Una corriente eléctrica recorre las sillas de mi padre y la mía, y nos incorporamos al instante.

-¿Músico?-es lo único que tiendo a balbucear.

El asiente, y con total naturalidad, sostiene las miradas. Los ojos de mi padre son grises, y los míos también, aunque algo más oscuros. La prensa ha dicho que en ocasiones, en ocasiones duras, se ponen negros. Y son cuatro pozos los que taladran el tranquilo semblante de Tomás. El, inmutable.

El pelo un poco más largo que lo que debería estar, y los jeans rotos. La remera negra arrugada, sin ser desprolija, y sus zapatillas también negras. Eso es lo que veo enfrente mío, pero no es en eso en lo que pienso.

Pienso en un futuro que podría ser brillante, en dones que le han sido dados, con un propósito que nunca sabremos, y en la facilidad con que ha tomado una decisión que podría ser catastrófica en su vida.

-¿Estás seguro?

Asiente de nuevo, y se han terminado las palabras. Si algo me queda claro es que no hay duda alguna en su decisión.
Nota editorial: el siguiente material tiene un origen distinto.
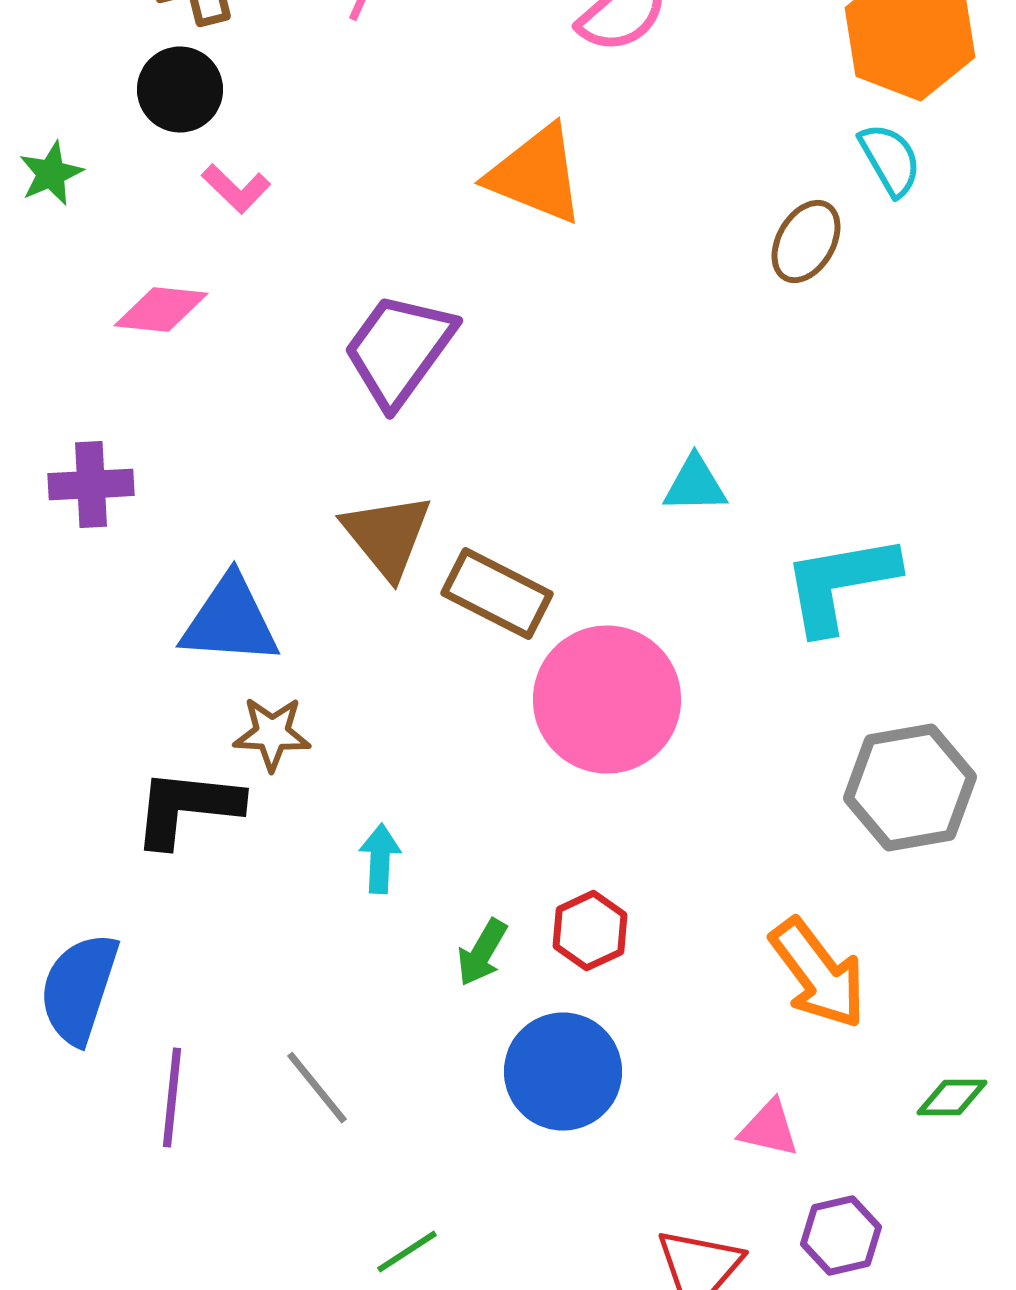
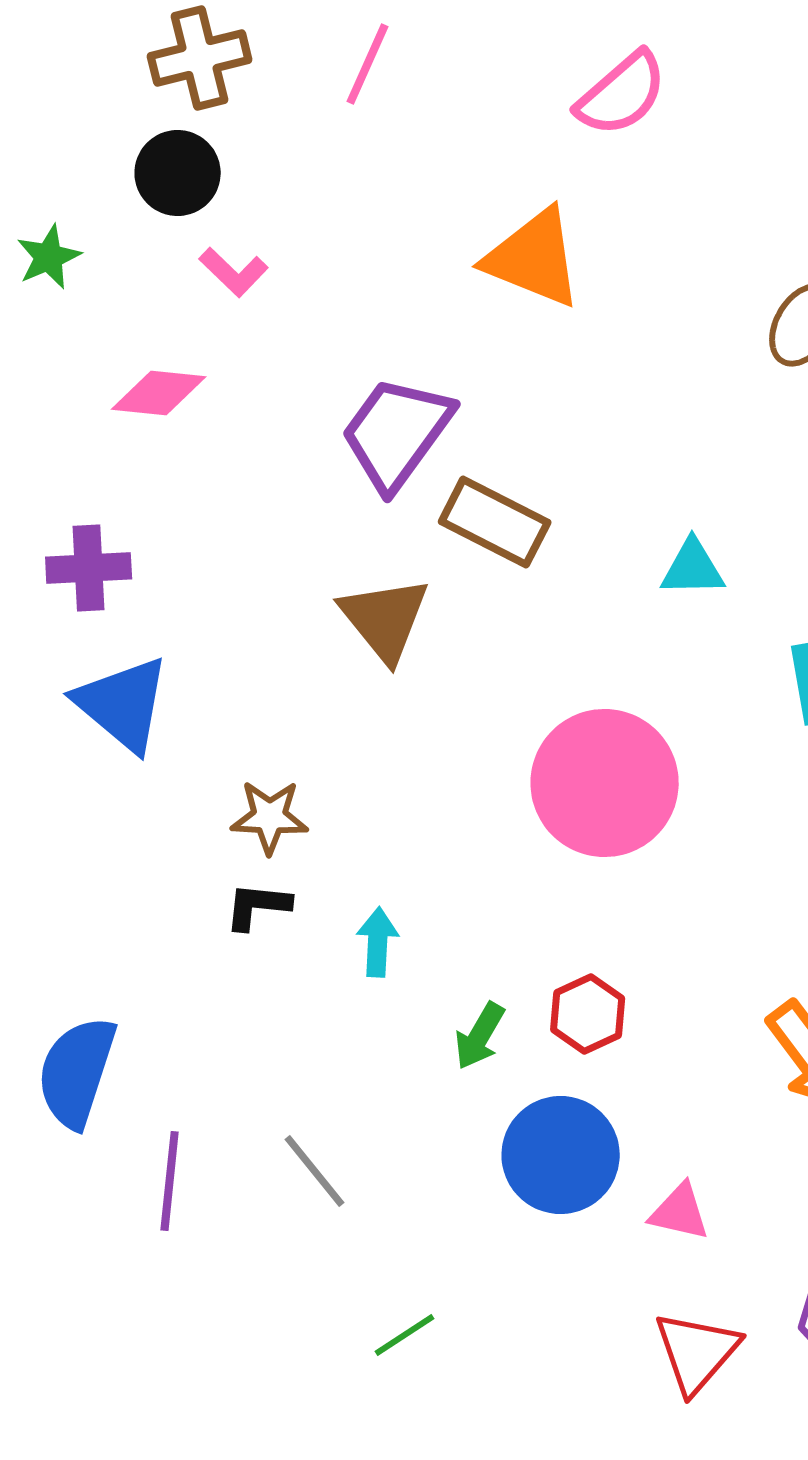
brown rectangle: (497, 594) -> (495, 522), moved
blue triangle: (230, 621) -> (123, 704), moved, turned 36
black L-shape: (187, 808) -> (258, 906), moved, size x0.6
pink triangle: (769, 1129) -> (680, 1212), moved

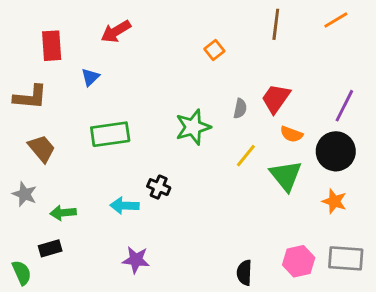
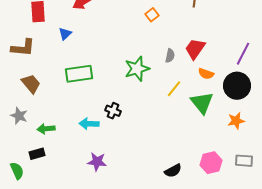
orange star: (334, 201) -> (236, 121), turned -30
gray rectangle: (346, 258) -> (244, 161), size x0.7
black semicircle: (244, 273) -> (173, 171), turned -120

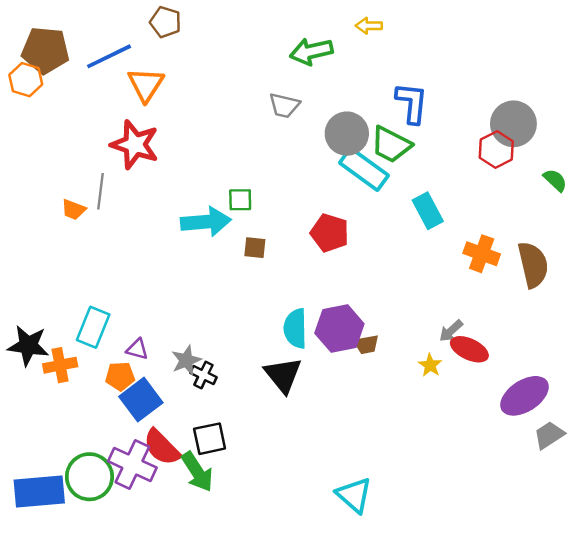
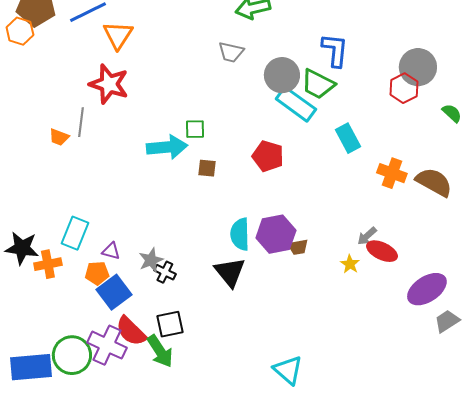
brown semicircle: (533, 265) -> (434, 182), turned -48

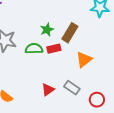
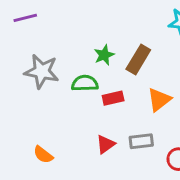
red rectangle: (54, 49) -> (113, 98), moved
gray rectangle: (72, 88) -> (141, 141), turned -42

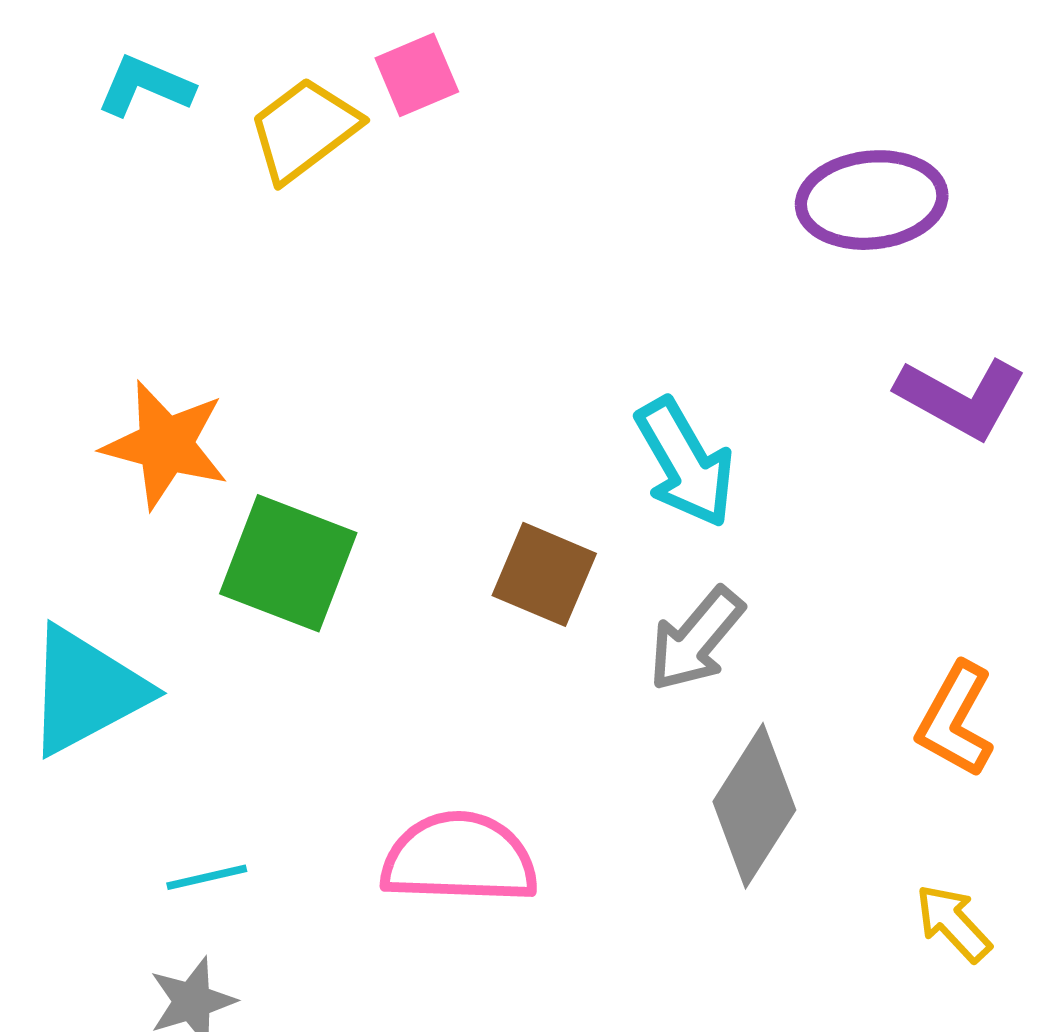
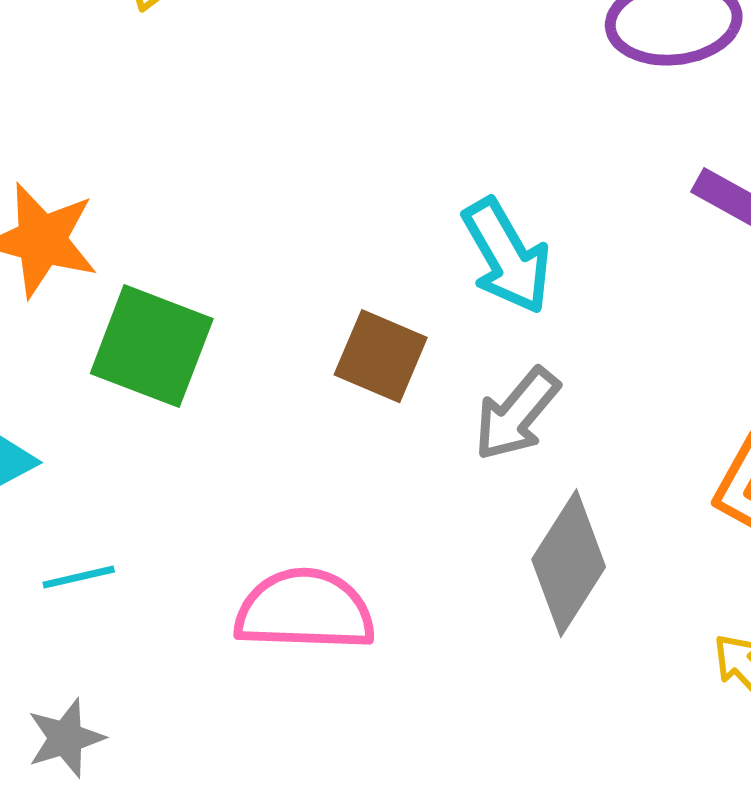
cyan line: (207, 877) -> (79, 577), moved

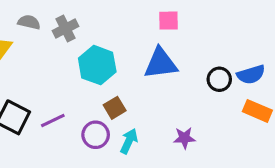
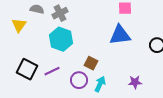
cyan hexagon: (97, 65) -> (61, 39), moved
brown square: (115, 108) -> (91, 63), turned -32

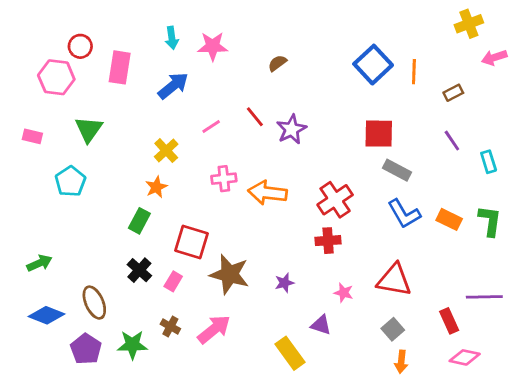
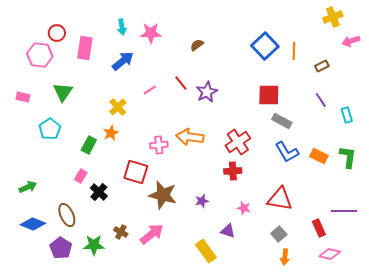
pink cross: (224, 179) -> (159, 145), moved
green rectangle: (139, 221) -> (89, 145), moved
pink rectangle: (173, 281) -> (81, 176), moved

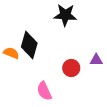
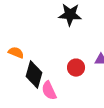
black diamond: (29, 45) -> (34, 75), moved

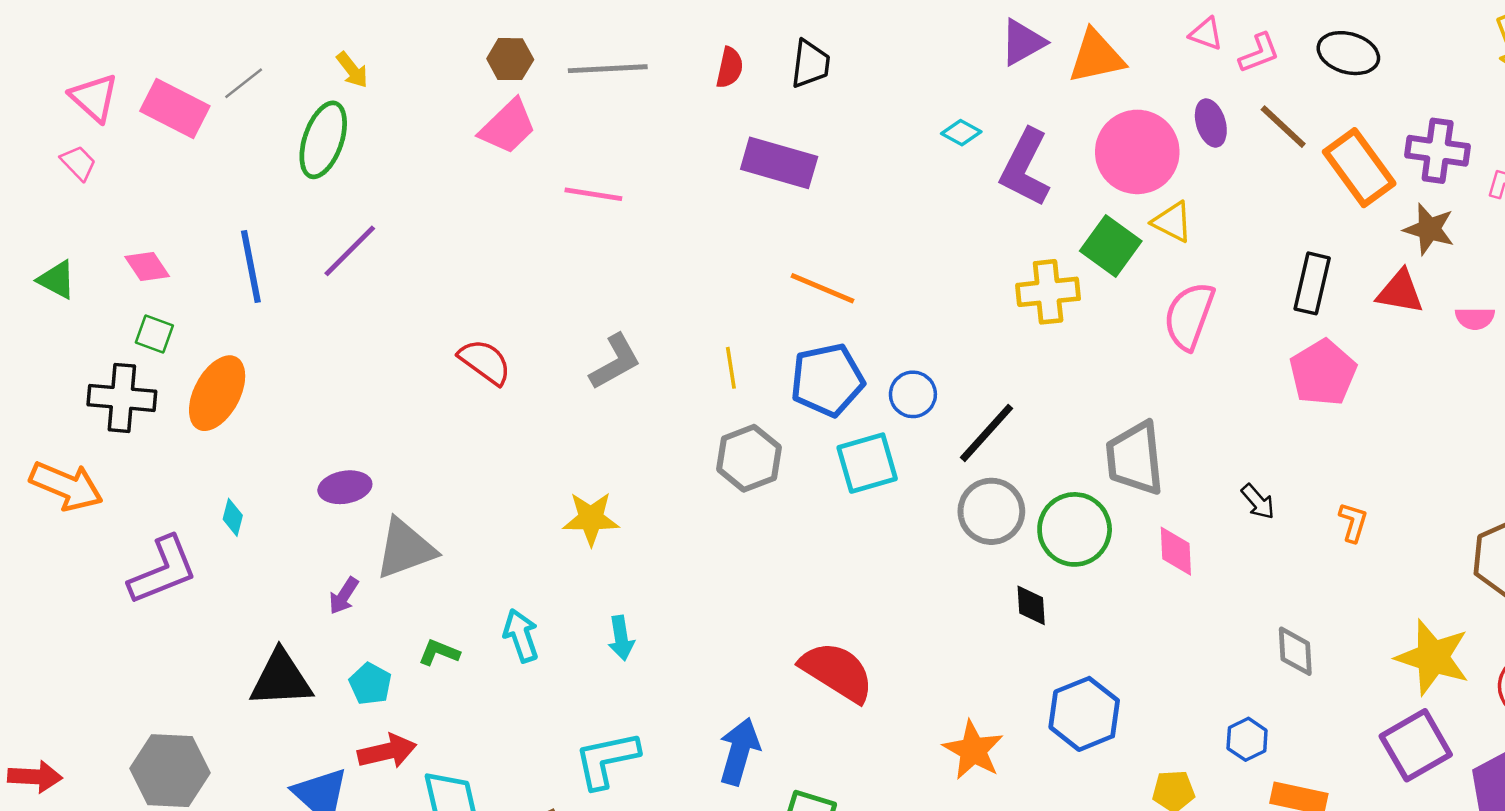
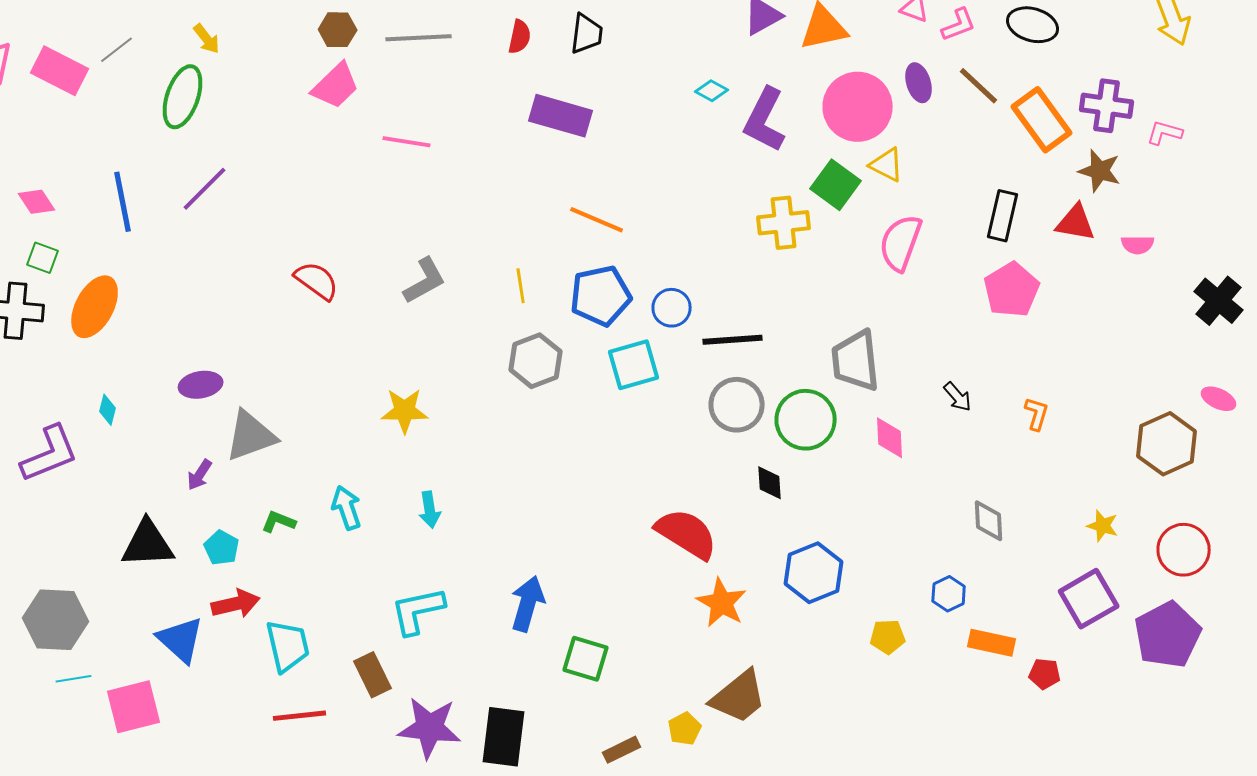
black line: (987, 433) -> (733, 340), turned 44
yellow star: (1433, 657) -> (1103, 526), size x0.5
red semicircle: (837, 672) -> (687, 534), moved

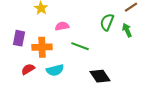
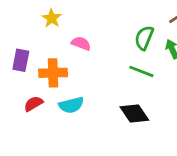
pink semicircle: (62, 26) -> (81, 43), turned 32
green line: (80, 46) -> (141, 71), moved

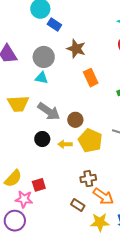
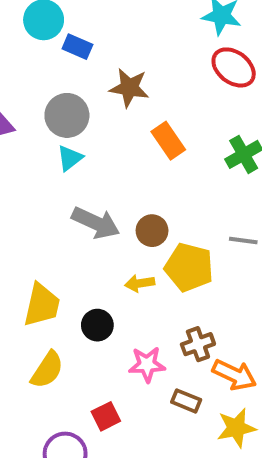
cyan triangle: (42, 78) -> (70, 158), turned -40
yellow trapezoid: (18, 104) -> (42, 305), moved, turned -65
black circle: (42, 139) -> (97, 325), moved
red square: (39, 185) -> (106, 416), moved
pink star: (24, 199) -> (147, 364), moved

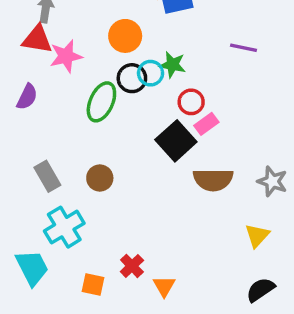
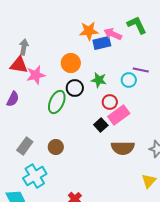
cyan circle: (151, 73) -> (129, 80), moved
pink rectangle: (206, 124) -> (119, 115), size x1.5
black square: (176, 141) -> (101, 125), size x0.6
gray rectangle: (47, 176) -> (25, 146), turned 66

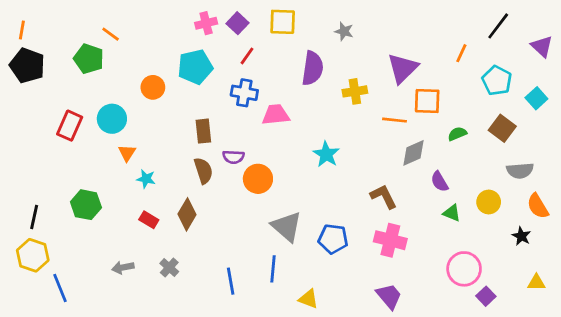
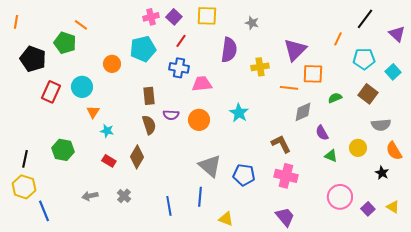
black pentagon: (27, 66) -> (33, 59), moved
cyan pentagon: (497, 81) -> (364, 59), turned -30
orange circle: (258, 179) -> (199, 120), moved
yellow triangle: (536, 283) -> (393, 207), turned 32
purple square: (486, 296) -> (368, 209), moved

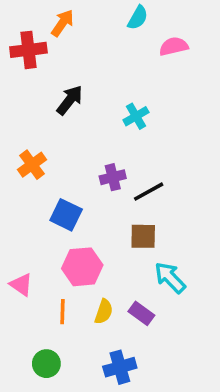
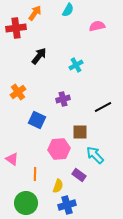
cyan semicircle: (138, 18) -> (68, 10), moved
black line: (149, 192) -> (103, 107), moved
pink hexagon: (82, 267) -> (59, 149), moved
yellow semicircle: (104, 312) -> (58, 186), moved
green circle: (46, 364) -> (26, 203), size x1.5

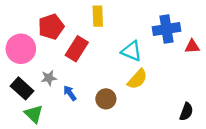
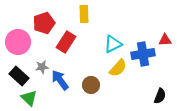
blue cross: (167, 29) -> (143, 54), moved
cyan triangle: (132, 51) -> (113, 44), turned -48
blue arrow: (70, 93) -> (60, 80), size x1.5

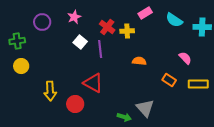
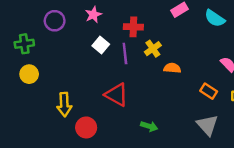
red cross: (107, 27) -> (133, 27), turned -35
yellow cross: (127, 31) -> (153, 49), moved, turned -32
red circle: (75, 104) -> (86, 127), moved
gray triangle: (145, 108) -> (207, 125), moved
green arrow: (124, 117) -> (149, 126), moved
-Tengo que hablar con tu abuelo. Nos vemos en casa a la noche. ¿Vas a estar?

Dice que sí, y después de darle un beso a mi padre, se va.

Pasan unos segundos, y el silencio es total. Pero es mi padre el que empieza a romperlo con uno de sus atronadores rugidos.

Poca gente los ha visto, y es que él no es propenso a ese tipo de demostraciones, pero yo las conozco. Empieza con un alarido ronco desde la boca del estómago, y se convierte en grito a la altura de la garganta. Cuando llega a los labios, ya es carcajada.

Se ríe, se ríe con más ganas de las que lo vi reírse nunca, y lo único que no me deja ver bien el panorama completo, son las lágrimas que mis propias carcajadas me provocan.

La escena dura cinco minutos, quizá alguno más. Al final, mi padre logra recomponerse, y entre jadeos, habla.

-Músico… nunca voy a entender cómo jugás tus cartas, para ganar siempre. Estás seguro de que es bueno, ¿no?

-Buenísimo-le respondo, en lo que es uno de los días más felices de mi vida.